O governador do Rio Grande do Sul, Eduardo Leite (PSD), conseguiu mais um feito raro na política brasileira: desagradar a todos ao mesmo tempo. Mesmo com um histórico de acenos constantes à esquerda, o governador foi vaiado durante um evento oficial ao lado do presidente Luiz Inácio Lula da Silva (PT), nesta terça-feira (20), no município de Rio Grande.
A cena ocorreu no estaleiro Ecovix, no porto da cidade, durante cerimônia do programa Mar Aberto, que anunciou investimentos de R$ 2,8 bilhões na indústria naval e offshore. Ao ser chamado ao palco, Leite foi recebido com vaias e gritos de “sem anistia”, slogan típico da militância lulista mais radical.
O político que não representa ninguém
Apesar de tentar se apresentar como “moderado”, Leite vem acumulando críticas tanto da direita, que o vê como um político de viés progressista, quanto da esquerda, que nunca o aceitou de fato. O resultado foi visível: nem mesmo em um evento dominado pelo PT o governador conseguiu escapar da rejeição.
Enquanto a direita o enxerga como alguém distante das pautas conservadoras e alinhado ao discurso identitário, a esquerda o trata como um aliado descartável, útil apenas enquanto convém.
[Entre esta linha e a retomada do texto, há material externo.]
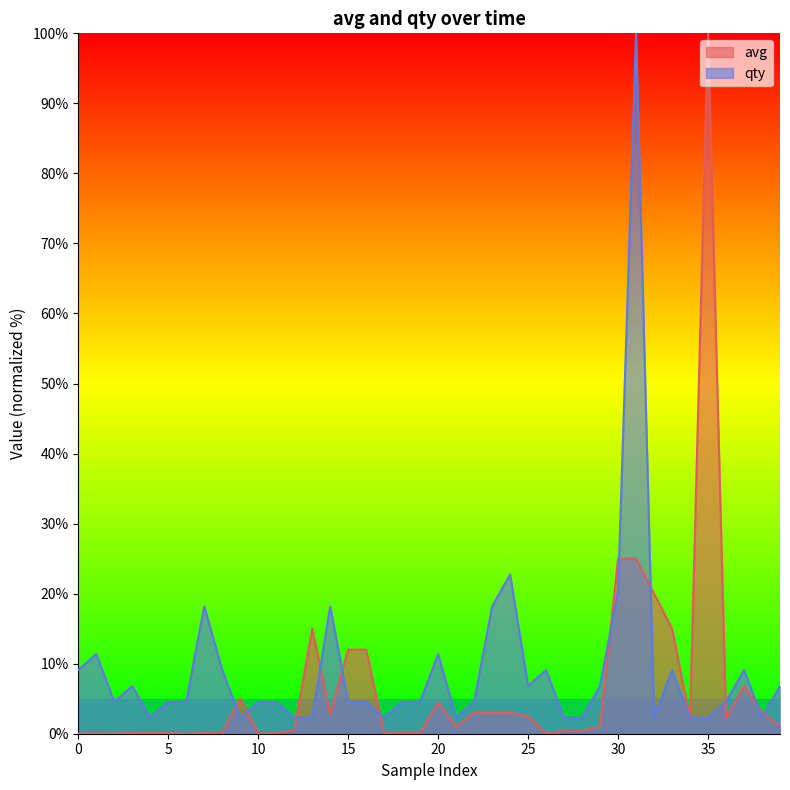

List the series in order of their peak value, lowest first.

avg, qty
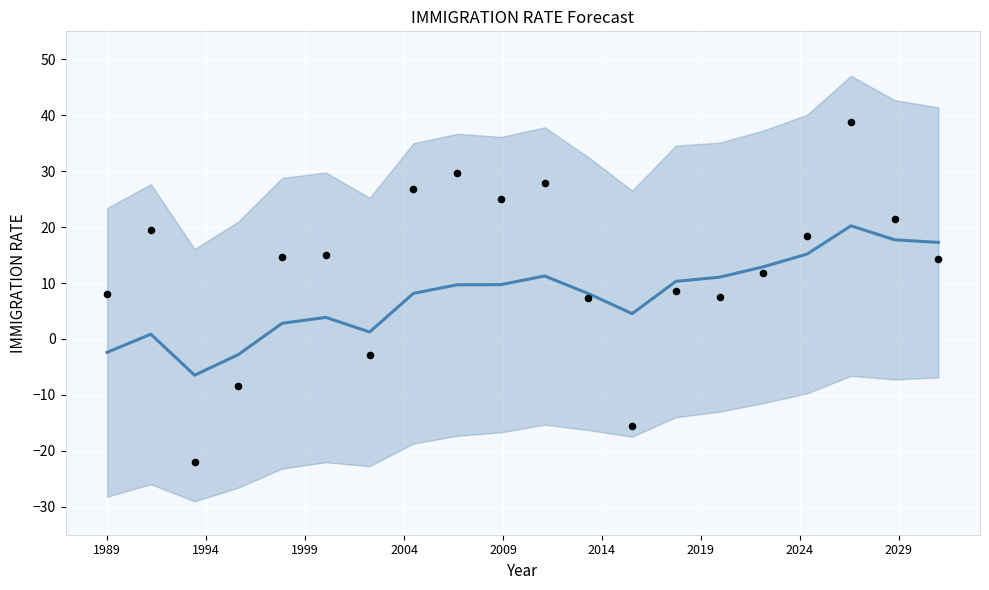

What is the total value across all series at 2014?

18.9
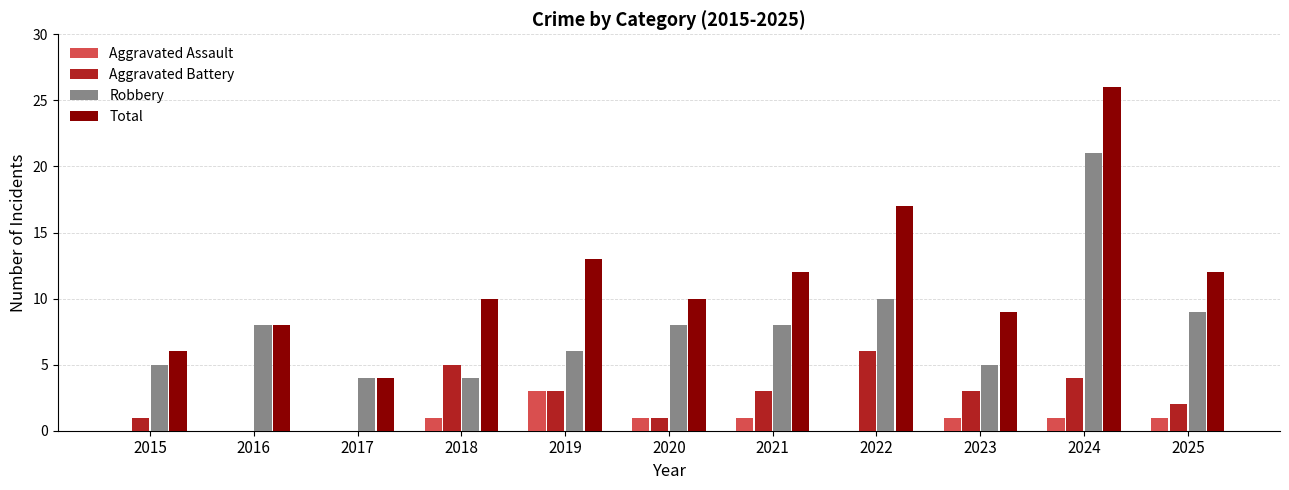

What value does the Aggravated Assault series have at 2019?

3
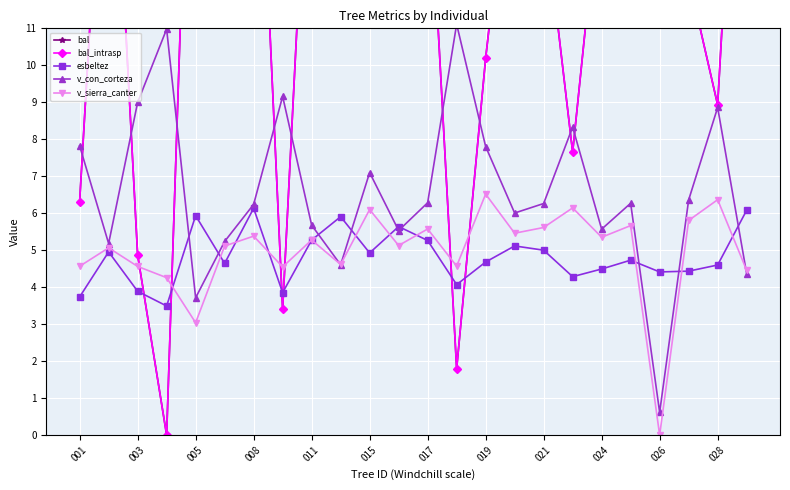

True or false: bal_intrasp has more than 0 interior local peaks.

True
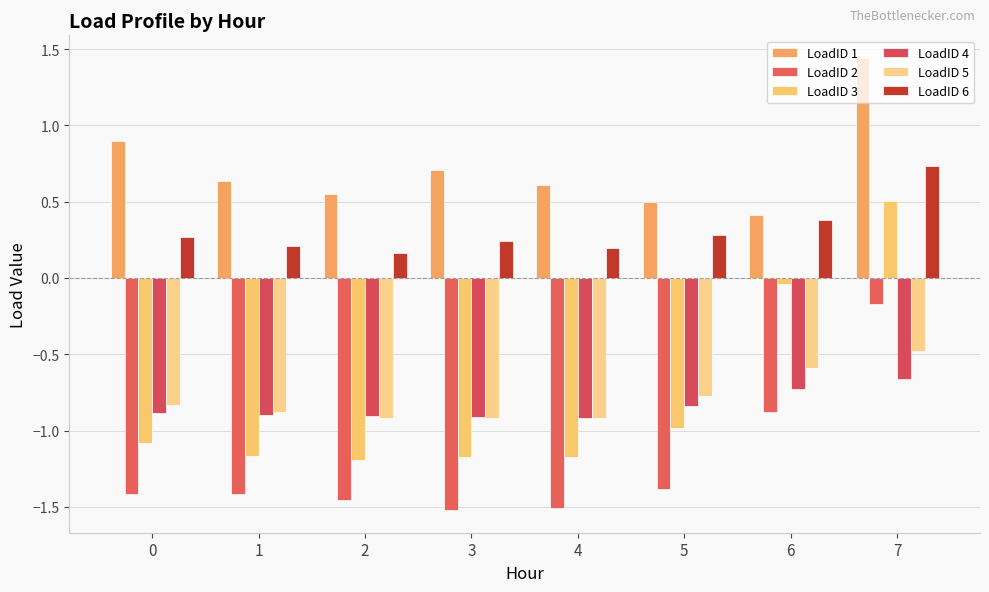

What are all the series names shown in the legend?

LoadID 1, LoadID 2, LoadID 3, LoadID 4, LoadID 5, LoadID 6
Discurso conciliador, reação hostil
Em meio às vaias, Eduardo Leite tentou recorrer ao velho discurso da “união” e do “respeito às diferenças políticas”, afirmando que o Brasil foi dividido por uma eleição apertada e que hostilizar quem pensa diferente não ajuda na reconstrução do país.
O problema é que, na prática, ninguém parece disposto a ouvir. O público reagiu com frieza, reforçando a percepção de que o governador ocupa um espaço político cada vez mais vazio: não representa a direita e não empolga a esquerda.
Candidato sem base e sem plateia
Cotado nos bastidores como possível nome da chamada “terceira via”, Eduardo Leite segue enfrentando um obstáculo central: a ausência de base popular sólida. O episódio no Rio Grande do Sul escancarou essa fragilidade e levantou dúvidas sobre sua viabilidade em um cenário nacional.
Enquanto tenta agradar a todos, Leite acaba colecionando vaias — inclusive ao lado do próprio Lula.
Símbolo da política sem identidade
O constrangimento público sofrido pelo governador é visto por analistas como símbolo de uma política sem identidade clara. Em tempos de polarização, o eleitor cobra posicionamento. E, ao tentar ficar em cima do muro, Eduardo Leite parece ter ficado sozinho no palco.